Can leadership training change people?
September 3rd, 2025
I gave my first leadership training in 1992 in the Netherlands. Now, in 2025, I’m still doing it this time in Rwanda. Looking back at the hundreds of participants over the years, I ask myself: did I make any difference with these efforts?
From 1992 to 2002, I ran an open training programme in the Netherlands for managers to build analytical skills, confidence, and leadership. The core message was: lead by example. The programme lasted over a decade, so it must’ve had some value. The outcomes were… surprising. Some participants quit their jobs, some divorced, some talked differently but acted the same. Only a few used the training for how I had promoted it: as a way to become more effective leaders in their organisations.
What I learned: when people feel empowered to lead their own lives, they often choose paths that don’t match external expectations. Leadership starts with aligning your life with what really matters to you. That said, because this was an open training, many may have joined at a personal crossroads, using it to make major life changes rather than improve workplace performance.
Between 2003 and 2006, I worked in West Africa. With colleagues from SNV, we created a leadership programme for directors of NGOs, companies, local governments even mayors. The feedback was very positive. Participants valued the deep self-reflection and peer exchange, and some stayed in touch for years as a support network.
Here, I learned that top leaders often feel isolated. Peer support is rare but crucial. The programme continued in seven countries, even after I left SNV. It showed me that leadership growth isn’t just about skills it’s also about connection with peers and shared experience.

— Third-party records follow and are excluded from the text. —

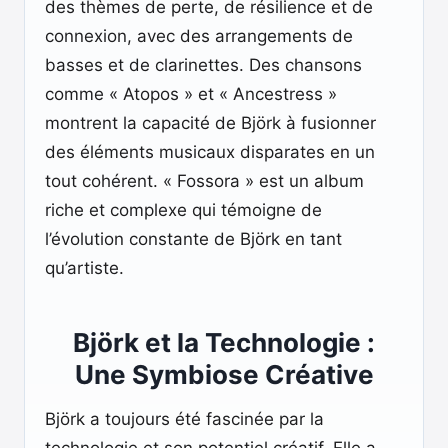
des thèmes de perte, de résilience et de
connexion, avec des arrangements de
basses et de clarinettes. Des chansons
comme « Atopos » et « Ancestress »
montrent la capacité de Björk à fusionner
des éléments musicaux disparates en un
tout cohérent. « Fossora » est un album
riche et complexe qui témoigne de
l’évolution constante de Björk en tant
qu’artiste.
Björk et la Technologie :
Une Symbiose Créative
Björk a toujours été fascinée par la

In 2022, SKOL Brewery asked me to help develop new training programmes. Together with the Training & Development team, we created the SKOL Leadership Programme. It focuses on five key aspects of leadership, delivered through a combination of group-training sessions and personal assignments.
During the sessions, you can see minds opening and people wrestling with new ideas. Integrating them in their daily work however, is not easy, and after the training, many slip back into old habits. I sometimes feel my training sessions do not have any impact.
But then, months or even a year after they did the training, I see someone operating with unexpected confidence and clarity and I suddenly realise how they have grown. Occasionally, someone tells you, “That training made a real difference for me.” Those moments are rare, but meaningful.
I’ve come to see leadership training like taking vitamins. You don’t notice an immediate change, but over time, with regular exposure and reinforcement some of it from other sources it helps people grow stronger, more resilient, and more aware.
Or, you can also say: “Leadership training is like planting seeds you don’t see the results immediately, and some of it may fall on barren ground and wither- but when the conditions are right, some of it may also grow into mighty trees.”